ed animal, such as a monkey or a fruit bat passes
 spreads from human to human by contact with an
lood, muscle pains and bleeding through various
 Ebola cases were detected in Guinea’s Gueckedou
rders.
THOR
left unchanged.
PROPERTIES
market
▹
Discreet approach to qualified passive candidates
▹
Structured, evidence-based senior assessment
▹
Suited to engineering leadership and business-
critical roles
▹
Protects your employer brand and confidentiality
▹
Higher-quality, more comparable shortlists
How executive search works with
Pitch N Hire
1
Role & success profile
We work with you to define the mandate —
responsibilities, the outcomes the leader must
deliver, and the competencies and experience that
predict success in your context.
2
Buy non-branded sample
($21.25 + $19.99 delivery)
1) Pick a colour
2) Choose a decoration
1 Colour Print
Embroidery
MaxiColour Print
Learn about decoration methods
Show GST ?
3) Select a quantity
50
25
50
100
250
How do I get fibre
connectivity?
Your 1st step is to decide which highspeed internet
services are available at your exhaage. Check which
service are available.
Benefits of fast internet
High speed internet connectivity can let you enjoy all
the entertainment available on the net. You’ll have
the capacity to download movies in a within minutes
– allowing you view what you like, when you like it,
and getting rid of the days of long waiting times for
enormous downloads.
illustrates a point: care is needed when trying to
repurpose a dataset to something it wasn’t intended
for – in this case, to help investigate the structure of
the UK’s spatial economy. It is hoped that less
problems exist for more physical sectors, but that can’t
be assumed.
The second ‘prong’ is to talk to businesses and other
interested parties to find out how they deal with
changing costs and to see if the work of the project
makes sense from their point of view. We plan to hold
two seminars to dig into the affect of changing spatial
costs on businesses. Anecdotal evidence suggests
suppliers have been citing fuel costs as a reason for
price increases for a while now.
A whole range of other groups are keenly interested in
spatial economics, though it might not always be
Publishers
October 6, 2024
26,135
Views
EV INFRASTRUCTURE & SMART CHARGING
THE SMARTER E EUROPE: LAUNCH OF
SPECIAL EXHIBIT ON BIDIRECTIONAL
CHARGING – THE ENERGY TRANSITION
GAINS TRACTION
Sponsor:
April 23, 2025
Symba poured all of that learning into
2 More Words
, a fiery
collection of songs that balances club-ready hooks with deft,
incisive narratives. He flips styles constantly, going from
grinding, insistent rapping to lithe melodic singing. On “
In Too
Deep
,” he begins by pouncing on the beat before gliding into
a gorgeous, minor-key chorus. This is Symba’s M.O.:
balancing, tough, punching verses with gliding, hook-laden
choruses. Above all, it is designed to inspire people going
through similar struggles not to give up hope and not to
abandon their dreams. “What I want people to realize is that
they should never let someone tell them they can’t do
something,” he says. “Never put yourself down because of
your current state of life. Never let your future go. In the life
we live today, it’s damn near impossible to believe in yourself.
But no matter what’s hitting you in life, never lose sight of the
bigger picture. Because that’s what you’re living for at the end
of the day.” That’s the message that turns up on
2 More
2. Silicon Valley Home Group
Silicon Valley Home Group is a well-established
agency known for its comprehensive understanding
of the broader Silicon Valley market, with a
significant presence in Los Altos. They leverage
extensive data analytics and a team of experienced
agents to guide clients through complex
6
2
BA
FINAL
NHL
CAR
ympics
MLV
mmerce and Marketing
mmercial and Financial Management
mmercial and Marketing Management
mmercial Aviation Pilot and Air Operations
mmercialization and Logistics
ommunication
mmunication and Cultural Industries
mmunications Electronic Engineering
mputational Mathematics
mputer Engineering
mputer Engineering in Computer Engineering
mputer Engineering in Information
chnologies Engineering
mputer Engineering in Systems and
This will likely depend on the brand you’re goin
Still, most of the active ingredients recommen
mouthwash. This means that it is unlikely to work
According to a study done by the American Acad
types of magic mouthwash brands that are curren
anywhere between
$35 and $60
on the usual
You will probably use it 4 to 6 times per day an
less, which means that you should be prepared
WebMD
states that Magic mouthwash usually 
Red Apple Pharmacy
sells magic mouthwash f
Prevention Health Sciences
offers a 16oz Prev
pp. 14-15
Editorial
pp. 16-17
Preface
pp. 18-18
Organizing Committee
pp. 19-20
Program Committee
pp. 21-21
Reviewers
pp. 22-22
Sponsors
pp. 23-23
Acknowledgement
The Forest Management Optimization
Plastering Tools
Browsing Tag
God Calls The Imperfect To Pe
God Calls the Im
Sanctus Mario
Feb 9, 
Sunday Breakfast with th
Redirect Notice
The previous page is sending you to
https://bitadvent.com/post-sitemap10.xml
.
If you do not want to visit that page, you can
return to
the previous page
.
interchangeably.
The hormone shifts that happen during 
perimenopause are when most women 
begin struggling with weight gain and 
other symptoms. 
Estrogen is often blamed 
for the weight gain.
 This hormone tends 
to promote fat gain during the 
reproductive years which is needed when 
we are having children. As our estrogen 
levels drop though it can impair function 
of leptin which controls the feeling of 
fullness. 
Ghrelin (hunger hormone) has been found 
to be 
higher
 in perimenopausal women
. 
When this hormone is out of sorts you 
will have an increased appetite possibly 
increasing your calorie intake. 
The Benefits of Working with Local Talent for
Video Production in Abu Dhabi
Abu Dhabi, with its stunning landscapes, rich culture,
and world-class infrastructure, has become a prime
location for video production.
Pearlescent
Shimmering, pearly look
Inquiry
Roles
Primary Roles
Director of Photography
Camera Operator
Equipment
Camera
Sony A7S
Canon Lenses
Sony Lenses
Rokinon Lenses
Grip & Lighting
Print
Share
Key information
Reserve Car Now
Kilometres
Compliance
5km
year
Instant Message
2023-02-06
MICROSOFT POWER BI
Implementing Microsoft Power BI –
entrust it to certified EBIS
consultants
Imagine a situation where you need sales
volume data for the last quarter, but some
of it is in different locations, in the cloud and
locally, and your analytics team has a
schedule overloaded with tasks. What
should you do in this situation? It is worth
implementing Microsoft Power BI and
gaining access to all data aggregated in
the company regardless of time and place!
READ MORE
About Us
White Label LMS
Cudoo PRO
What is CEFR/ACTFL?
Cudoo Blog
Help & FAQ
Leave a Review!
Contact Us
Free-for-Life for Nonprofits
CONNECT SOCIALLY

Required work >> Exactly one number is the answer: how many lines of the entries contain the string "means".

Worked solution >> 2